Se por um lado, creio, meu caro leitor, que se a irmã tivesse optado, ou melhor, escancarado que o namorado que ficou lá no seu passado, talvez distante, não estivesse inteiro, como se diz no jargão popular, mas aos pedaços, escangalhados apresentando um perfil físico desgastado pelas diabruras cometidas naquele tempo em que tudo poderia ser apenas o presente, no qual o futuro pouco importava, pois ele ainda não chegou e caso aporte, nada mais será do que o simples agora, eu diria que se viveu o que era para ser vivenciado e tudo certo, sigamos em frente enquanto o féretro não vem. Mas deixando essas admoestações filosóficas para outro momento, já que Heidegger acreditava que o ser não é um ente para a morte, portanto, a sua finitude quando chega é uma consequência do que vive, nos ocupemos agora na tentativa de adivinhar o que as irmãs confabulavam.

Do nada, os meus olhos se depararam com as duas dentro duma loja escolhendo roupas, sapatos, bolsas, ou tudo ao mesmo tempo. Mas toda essa indumentária pouco tinha proveito naquilo que gostaria de saber: em que condições a voz ativa do diálogo encontrou o seu ex-namorado. Creio que nós, humanos, sempre pensamos na tragédia. Não sei se isso é normal ou que o pensamento sempre pende para a parte de baixo da linha do equador, ou melhor, do plano cartesiano, ou seja, numa grandeza negativa. Talvez esse processo só ocorra mesmo no mundo das matemáticas e das coordenadas, pois acredito que no universo da física, não exista essa coisa de negativo, ou atrasar o relógio para prestar mais atenção naquilo que se foi e ficou apenas na memória e no coração.

Talvez a dupla de consumidoras, entre um artigo e outro, estivesse dialogando sobre isso: de como o presente é tão engraçado e às vezes mortífero para aqueles que deixaram passar a oportunidade, como o adolescente, numa festa deseja se declarar para a amiga de sala de aula, mas ela o surpreende toda faceira, confessando estar apaixonada pelo bonitão da escola, enquanto ele, o patinho feio, apenas é o nerd que a ajuda com as lições intrincadas de Matemática, Física e Química, daí ser o seu apelido de equações. Por outro lado, deixemos as paixonites dos tempos de adolescência para outra reflexão e voltemos às irmãs que deixam a loja de departamentos carregadas com sacolas e conversando alegremente. Só pude escutar quando a confidente afirmou que ele pedia esmolas na frente do cemitério. “- Do cemitério”, perguntou a irmã.

“- E o que você foi fazer no cemitério”, quis saber a ouvinte.
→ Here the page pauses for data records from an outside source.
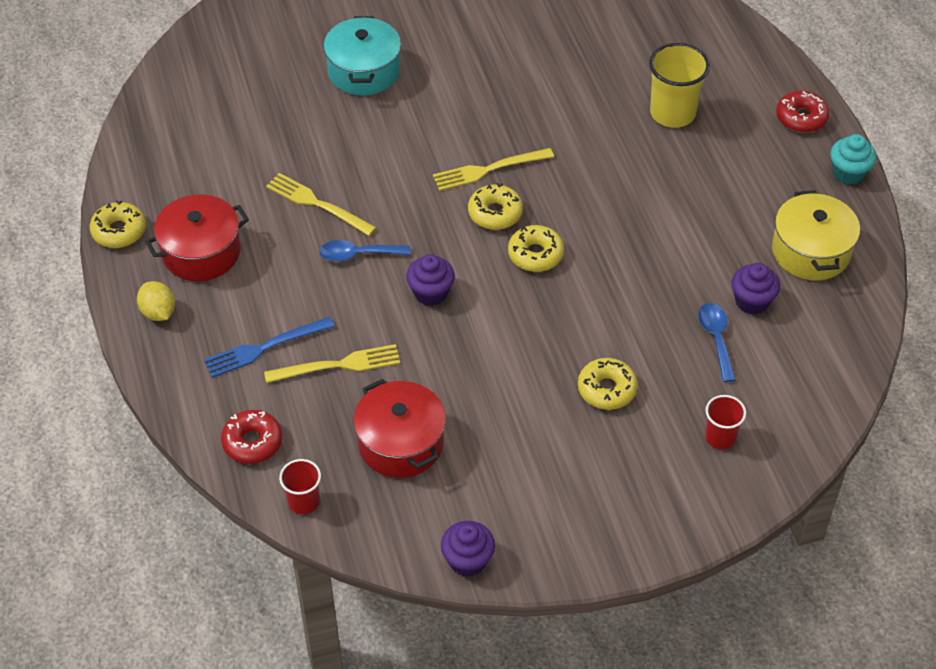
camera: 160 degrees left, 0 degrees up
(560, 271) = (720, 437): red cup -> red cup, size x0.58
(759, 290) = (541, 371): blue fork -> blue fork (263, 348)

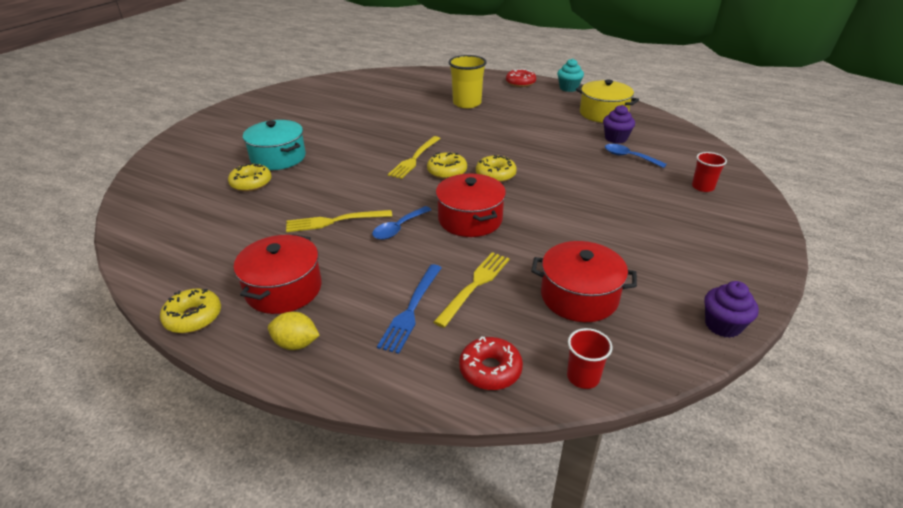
camera: 45 degrees left, 15 degrees down
(431, 293) = (470, 219): purple cupcake -> red pot
(606, 389) = (626, 202): yellow donut -> yellow donut (251, 183)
“- Comprar uma melancia, quando escutei um som vindo da porta daquele local e pude vê-lo com a mão em situação de pedinte, dizendo: ‘esmola a um pobre de São Vicente”.

Confesso-te meu caro leitor que já tinha ouvido essa expressão outras vezes, mas quem o fazia eram pessoas que solicitavam ajuda para a manutenção de uma instituição de caridade que cuida de idosos desafortunados ou sem família. O que tu achas? O tal moçoilo do passado era um andarilho maltrapilho ou um abnegado que batalhava pelas causas sociais? Vai se saber, mas o certo é que as duas seguiram em direção à saída do shopping e eu pedi outro café e abri um livro que tinha adquirido momentos antes de ter parado ali naquele cybercafé.